While sifting soil from archaeological excavations the Israel Antiquities Authority is conducting in the City of David, in the 'Walls around Jerusalem National Park', a bulla was discovered bearing the name of the city of Bethlehem, written in ancient Hebrew script.
Three lines of ancient Hebrew script appear on the bulla:
Bishvʽat בשבעת
Bat Lechem בת לים
[Lemel]ekh [למל]
According to Eli Shukron, director of the excavation on behalf of the Israel Antiquities Authority, 'it seems that in the seventh year of the reign of a king (it is unclear if the king referred to here is Hezekiah, Manasseh or Josiah), a shipment was dispatched from Bethlehem to the king in Jerusalem.
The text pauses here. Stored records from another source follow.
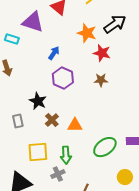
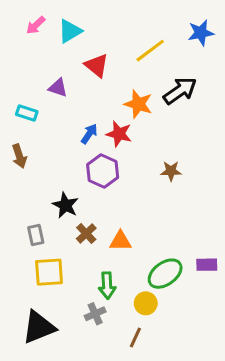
purple triangle: (33, 22) -> (58, 88), size x0.6
red star: (102, 53) -> (119, 134), moved
brown star: (101, 80) -> (171, 171), moved
yellow square: (38, 152) -> (49, 272), moved
yellow circle: (125, 177) -> (146, 303), moved

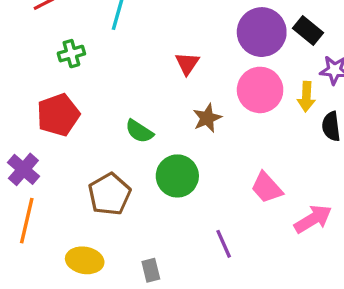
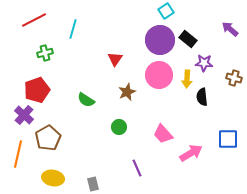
purple cross: (23, 169) -> (24, 115), moved
green circle: (177, 176) -> (119, 127), moved, size x0.6
brown pentagon: (109, 194) -> (48, 138), moved

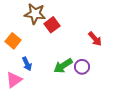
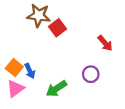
orange square: (13, 41) -> (14, 68), moved
green arrow: (63, 66) -> (56, 89), moved

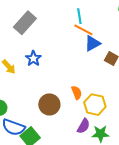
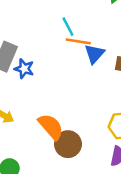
blue star: (33, 58) -> (24, 69), moved
orange semicircle: (77, 93) -> (51, 127), moved, size x1.6

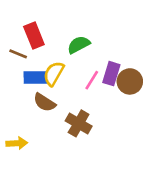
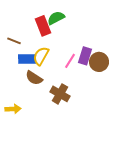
red rectangle: (34, 35) -> (43, 26), moved
green semicircle: (79, 45) -> (56, 18), moved

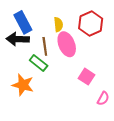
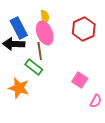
yellow semicircle: (58, 24) -> (45, 17), moved
pink ellipse: (67, 44) -> (45, 33), moved

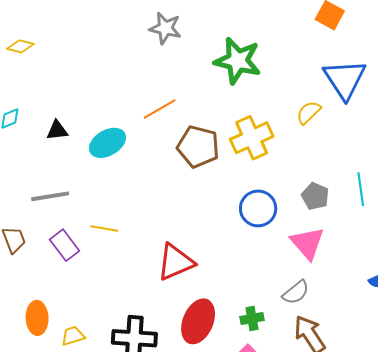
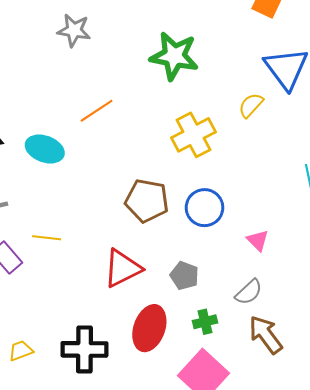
gray star: (165, 28) -> (74, 30), moved
cyan ellipse: (107, 143) -> (45, 149), turned 54
brown pentagon: (198, 147) -> (147, 201), moved
gray pentagon: (315, 196) -> (184, 276), moved
pink triangle: (307, 243) -> (258, 240), size x0.6

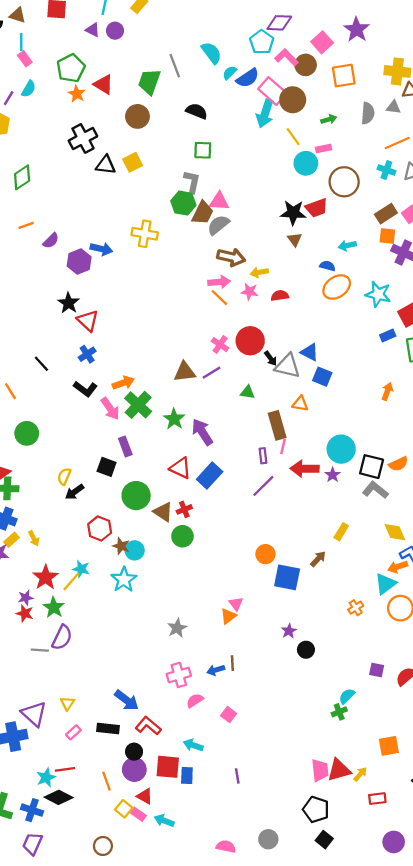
The bulla we found belongs to the group of 'fiscal' bullae - administrative bullae used to seal tax shipments remitted to the taxation system of the Kingdom of Judah in the late eighth and seventh centuries BCE. The tax could have been paid in the form of silver or agricultural produce such as wine or wheat'. Shukron emphasizes,' this is the first time the name Bethlehem appears outside the Bible, in an inscription from the First Temple period, which proves that Bethlehem was indeed a city in the Kingdom of Judah, and possibly also in earlier periods'.